FlyingToaster, Dec 03 2019
  

       What is it about trimmers/razors that they can't get the battery management right?
I've had 2 Remington rechargeable razors. The first had 5 LEDs to indicate battery level. A couple of shaves would get it down to the final red LED... after which I could still get 3 or 4 shaves before it actually needed recharging.
The second had a 2-digit countdown; showed 60 minutes fully charged, & I can normally get another 2 or 3 shaves out of it when it says "Lo". However, occasionally the countdown will tick off the minutes at a much higher rate, about 1 minute (on the counter) every 3 seconds or so. Once it gets to "Lo", I can get 5 or 6 shaves before recharging.
I have told Remington about these issues, but they don't seem to care (ugh, on-line "Contact Us" pages that never get replies... ANOTHER thing I have a lot of trouble with).
  

       Er, end rant...
neutrinos_shadow, Dec 03 2019
  

       From my battery class 10 or so years ago, predicting battery state of charge is actually not terribly easy, based on just voltage readings. Battery voltage curves are variable depending on how frequently and how low they’ve been drained, limited by the chemical byproducts and anode and cathode shapes that accumulate over time. Usually they settle for approximations that read voltage but don’t bother with the amperage dip under load, so they pick an average conservative value that roughly correlates. The trick is that batteries are all a bit unique, and lithium has a very flat voltage curve compared to its % state of charge, so a small difference in voltage may indicate a large change in the state of charge, and being just a little off can result in large errors.
RayfordSteele, Dec 04 2019
  

       All modern devices that aren't incredibly cheap do stop trying to charge the battery once it's full. For lithium–ion, charging usually ends at 4.2 V, and charging from 95% to 100% is usually done at a very low rate compared to the rest of the charge.   

       What causes battery degradation in some plugged-in laptops (Mac laptops, maybe others) is that the laptop, when its power demands exceed what the power adapter can supply, will pull energy from its battery for a bit, until the power demands are lower, when it will recharge the battery. You, the user, will not see that this is happening, but it does damage the battery over time.

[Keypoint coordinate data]
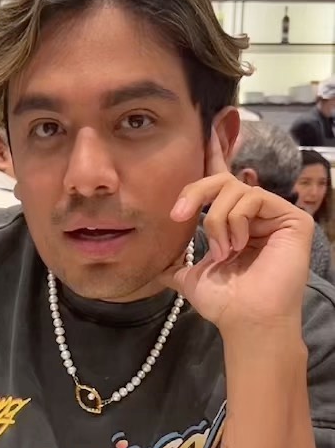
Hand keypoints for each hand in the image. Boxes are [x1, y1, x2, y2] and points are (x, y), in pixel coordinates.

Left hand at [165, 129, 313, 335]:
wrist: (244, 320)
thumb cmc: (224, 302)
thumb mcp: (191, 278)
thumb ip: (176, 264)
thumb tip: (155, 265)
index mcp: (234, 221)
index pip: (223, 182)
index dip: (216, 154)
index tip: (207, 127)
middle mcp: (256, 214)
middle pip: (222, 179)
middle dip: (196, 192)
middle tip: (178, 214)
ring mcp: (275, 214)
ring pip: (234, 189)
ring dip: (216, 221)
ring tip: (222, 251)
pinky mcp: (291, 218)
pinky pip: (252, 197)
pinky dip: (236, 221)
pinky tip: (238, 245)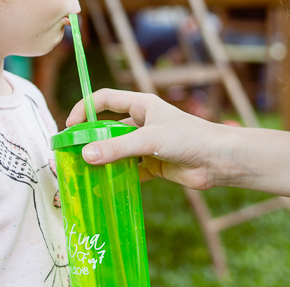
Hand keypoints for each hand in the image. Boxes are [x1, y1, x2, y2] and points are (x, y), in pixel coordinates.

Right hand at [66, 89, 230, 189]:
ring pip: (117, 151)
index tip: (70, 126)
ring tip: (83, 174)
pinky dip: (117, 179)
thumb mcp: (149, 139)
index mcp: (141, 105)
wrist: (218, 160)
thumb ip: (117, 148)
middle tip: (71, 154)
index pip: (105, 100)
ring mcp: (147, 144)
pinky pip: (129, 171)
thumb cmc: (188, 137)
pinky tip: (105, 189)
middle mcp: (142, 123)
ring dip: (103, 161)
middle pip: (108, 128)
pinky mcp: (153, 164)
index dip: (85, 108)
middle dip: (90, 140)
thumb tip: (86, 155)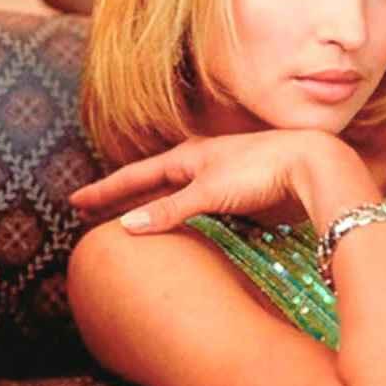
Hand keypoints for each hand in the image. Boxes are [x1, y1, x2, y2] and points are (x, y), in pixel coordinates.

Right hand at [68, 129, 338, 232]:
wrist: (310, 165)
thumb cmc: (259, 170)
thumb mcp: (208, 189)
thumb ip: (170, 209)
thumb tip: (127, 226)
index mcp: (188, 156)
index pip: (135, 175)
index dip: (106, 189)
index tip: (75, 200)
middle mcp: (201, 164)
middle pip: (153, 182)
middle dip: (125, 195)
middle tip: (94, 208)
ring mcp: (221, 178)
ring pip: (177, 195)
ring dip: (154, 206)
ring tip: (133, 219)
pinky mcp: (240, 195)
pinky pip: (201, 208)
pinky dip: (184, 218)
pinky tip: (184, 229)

* * *

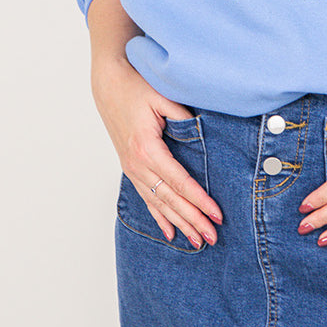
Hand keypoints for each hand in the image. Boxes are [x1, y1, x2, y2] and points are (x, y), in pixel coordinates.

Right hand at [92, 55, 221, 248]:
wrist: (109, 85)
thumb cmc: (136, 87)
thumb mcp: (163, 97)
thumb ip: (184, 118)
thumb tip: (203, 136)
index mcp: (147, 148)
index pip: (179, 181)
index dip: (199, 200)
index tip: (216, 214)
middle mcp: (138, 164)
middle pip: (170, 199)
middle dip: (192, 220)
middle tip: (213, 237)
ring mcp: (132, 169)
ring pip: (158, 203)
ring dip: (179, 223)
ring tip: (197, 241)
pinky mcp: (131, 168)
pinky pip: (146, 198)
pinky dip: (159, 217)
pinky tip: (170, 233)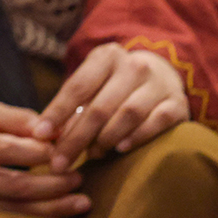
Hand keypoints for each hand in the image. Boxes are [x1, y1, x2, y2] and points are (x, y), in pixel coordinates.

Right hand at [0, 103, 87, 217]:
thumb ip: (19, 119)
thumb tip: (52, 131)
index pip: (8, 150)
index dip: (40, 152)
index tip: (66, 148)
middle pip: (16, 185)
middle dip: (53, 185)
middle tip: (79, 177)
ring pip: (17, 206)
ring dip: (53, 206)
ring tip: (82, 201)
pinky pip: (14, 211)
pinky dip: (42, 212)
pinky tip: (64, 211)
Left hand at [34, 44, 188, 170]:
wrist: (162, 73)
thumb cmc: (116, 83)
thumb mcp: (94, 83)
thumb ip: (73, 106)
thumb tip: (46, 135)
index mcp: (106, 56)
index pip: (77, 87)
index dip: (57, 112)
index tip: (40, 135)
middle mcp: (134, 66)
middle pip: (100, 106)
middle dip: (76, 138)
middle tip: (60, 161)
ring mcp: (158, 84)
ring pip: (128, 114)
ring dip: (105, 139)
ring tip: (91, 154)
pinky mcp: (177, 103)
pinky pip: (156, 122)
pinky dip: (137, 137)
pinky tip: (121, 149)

* * *

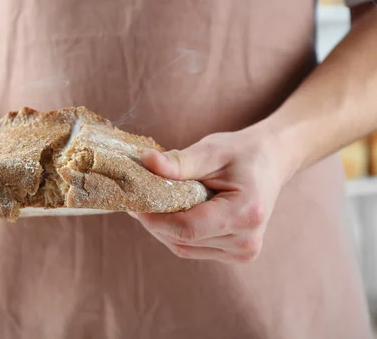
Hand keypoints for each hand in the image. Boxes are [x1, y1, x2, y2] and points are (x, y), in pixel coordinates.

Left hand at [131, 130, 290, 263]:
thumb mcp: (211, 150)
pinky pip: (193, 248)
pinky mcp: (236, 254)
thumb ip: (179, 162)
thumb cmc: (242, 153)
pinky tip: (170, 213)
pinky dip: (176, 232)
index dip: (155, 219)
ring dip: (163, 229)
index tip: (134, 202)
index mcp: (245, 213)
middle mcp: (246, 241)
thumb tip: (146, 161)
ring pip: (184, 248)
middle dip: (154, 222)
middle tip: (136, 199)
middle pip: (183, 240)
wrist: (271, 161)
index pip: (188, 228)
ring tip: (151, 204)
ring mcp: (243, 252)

**What this task involves**:
Could you reproduce the razor battery discussion word for word, starting at the words "From my battery" and stopping after "in large errors."?

**Solution to the exercise**:
From my battery class 10 or so years ago, predicting battery state of charge is actually not terribly easy, based on just voltage readings. Battery voltage curves are variable depending on how frequently and how low they’ve been drained, limited by the chemical byproducts and anode and cathode shapes that accumulate over time. Usually they settle for approximations that read voltage but don’t bother with the amperage dip under load, so they pick an average conservative value that roughly correlates. The trick is that batteries are all a bit unique, and lithium has a very flat voltage curve compared to its % state of charge, so a small difference in voltage may indicate a large change in the state of charge, and being just a little off can result in large errors.